Library Services
This guide © 2024 by UCL - Library Skills is licensed under CC BY-NC-SA 4.0
There are increasing numbers of GenAI tools designed to help you identify academic research, many of which incorporate GenAI functionality to provide summaries of information from the original sources or act as a research assistant. Increasingly we will see similar features integrated into established library databases and search tools. Most new or emerging tools are free to use at a basic level but require a subscription for full functionality.
These can be useful starting points to scope your search, but do not allow for comprehensive or systematic literature searching. We recommend using these types of tool only to complement your use of reliable search tools, such as UCL Explore and library databases.
Always think critically about your use of these types of tool:
The following are examples of these types of tools, and not recommendations. UCL does not have a subscription to any of these, but you may find them useful as alternative tools for your research.
Consensus is an AI / LLM-powered search scientific academic search engine. It sources data from the Semantic Scholar dataset (which includes 200 million peer-reviewed documents across all domains of science). It analyses the most relevant papers and generates a summary of key findings.

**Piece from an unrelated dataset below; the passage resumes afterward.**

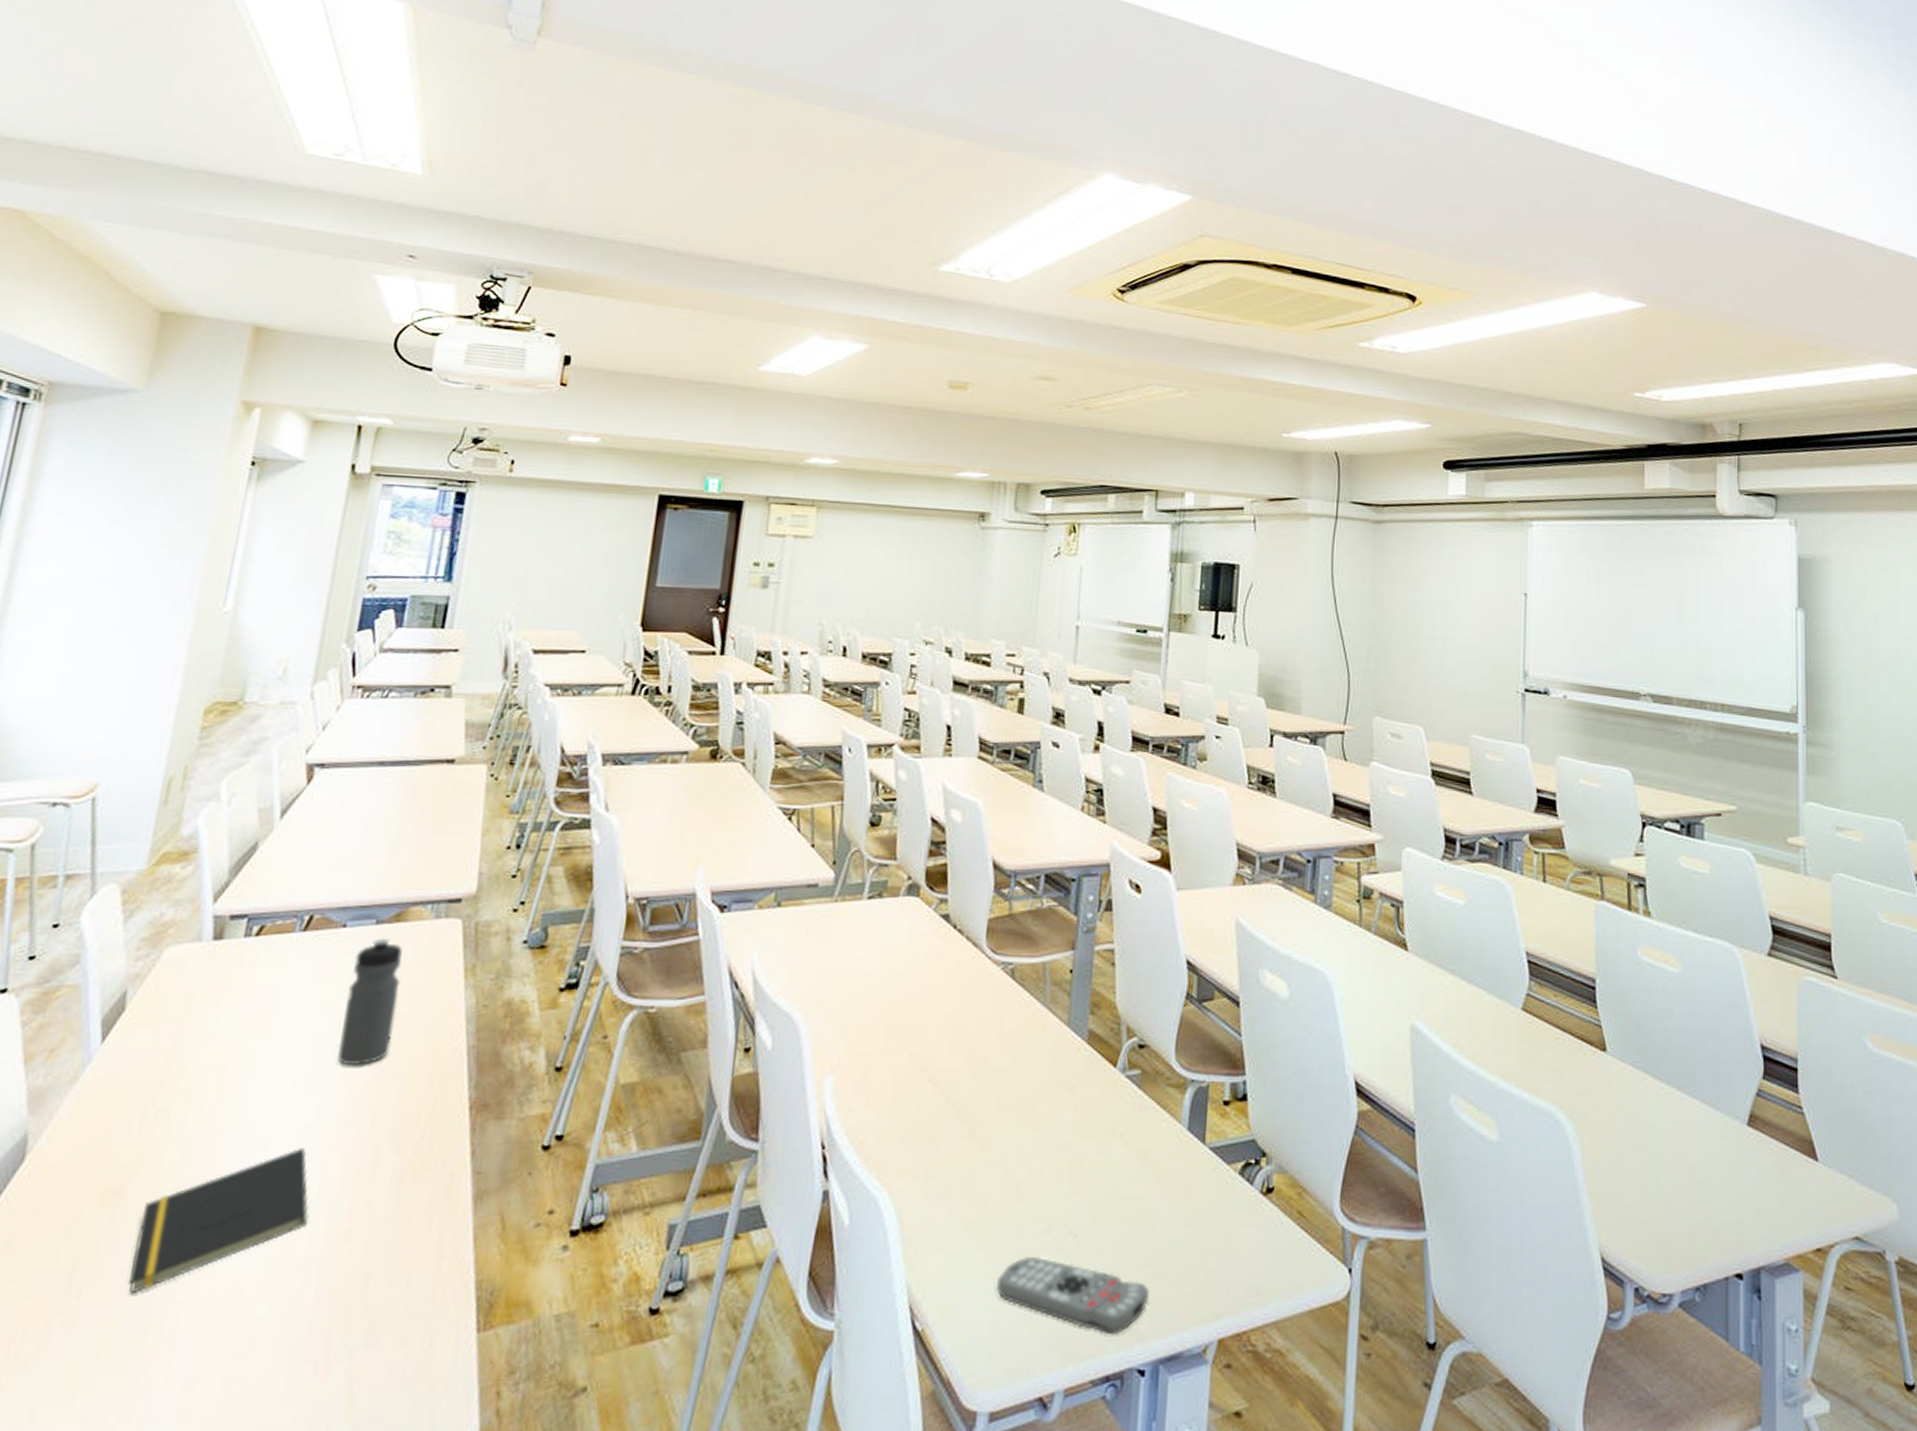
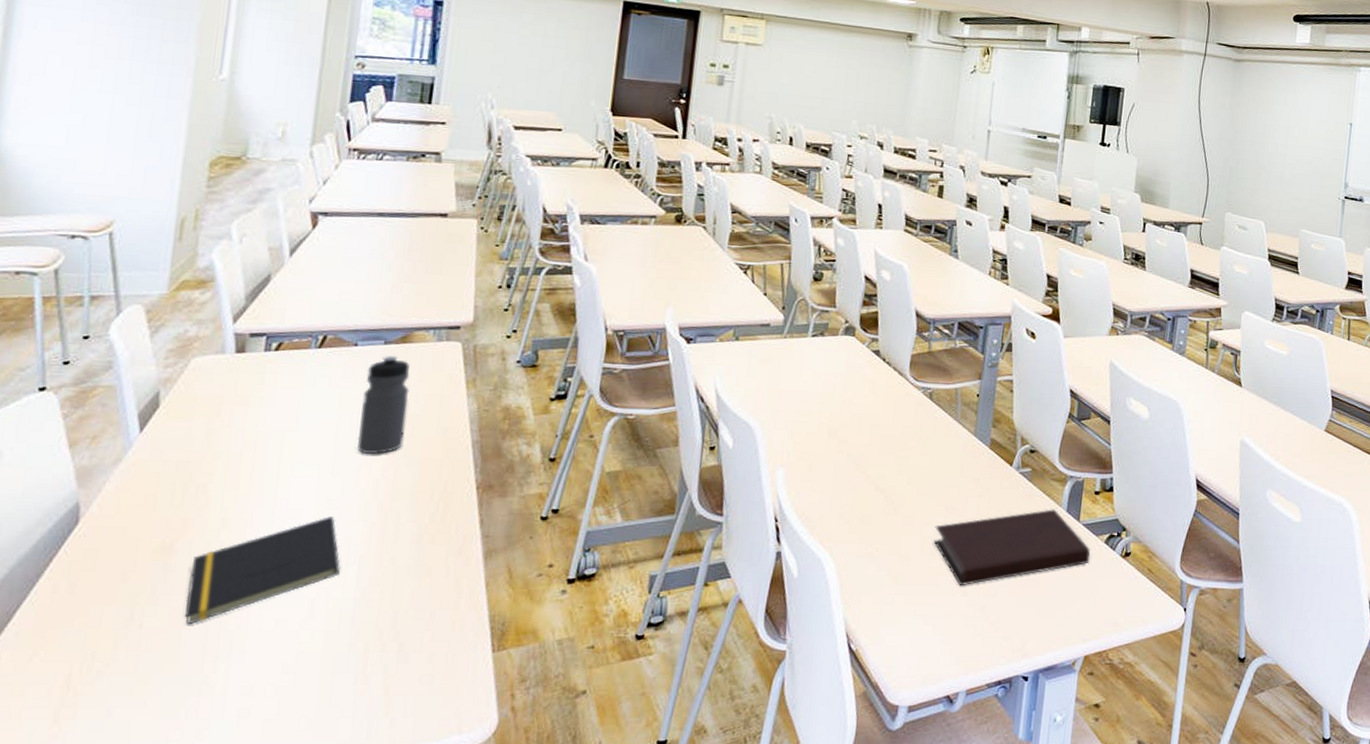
remote control: present [995,1255,1150,1335] -> none [914,598,1034,653]
notebook: none [1018,1126,1221,1238] -> present [933,509,1091,587]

It also includes an integrated ChatGPT-style assistant, Consensus Copilot, which will answer questions, draft content, create lists, and more.
UCL does not have a subscription to Consensus but you can carry out three free searches without creating an account, after which you can create a free account with limitations on the AI-enabled functionality, or subscribe for full functionality.
Keenious is a tool to analyse the content of a document using large language models, and generates a list of relevant documents. It can be embedded in Microsoft Word or Google Documents, or use an uploaded file. The results are weighted by percieved relevance and similarity. Suggested papers can then be filtered by age, citation counts, or open access status, and the list can be exported for analysis or for import into a citation management tool.
This can be used to find similar research to a paper you are reading, or to help identify potential works connected to your own ongoing research.
UCL does not have a subscription to Keenious, but a limited-access account is available to individuals for free, or an expanded account with fewer restrictions for a monthly fee.
Scite is a wide-ranging AI-supported tool. Its core feature is identifying and classifying citations based on whether the text surrounding them supports the cited work, is in contrast to it, or merely mentions it in passing. This allows it to factor this into citation-based searches and metrics, in a way that is not possible with most citation databases, and may mean you get more relevant and useful results.
Scite also offers an AI "search assistant", which tries to generate an answer to a question with citations to supporting literature. This is generally of good quality, and it is good for a summary overview, but should be treated with caution - it may have omissions and inaccuracies, and we would not recommend using it as your only search method. AI assistant tools like this often select the papers to highlight in a very idiosyncratic way, and may miss key papers.
UCL does not have a subscription to Scite, but individual users can register an account for a monthly fee.
Other new or emerging AI-powered search tools include citation network tools, which make connections between academic studies but do not utilise GenAI, although may do in the future. Again, these can be useful for starting or expanding your search for literature on your topic, but should not be used as a substitute for established library databases and search tools. Examples include Connected Papers and Research Rabbit.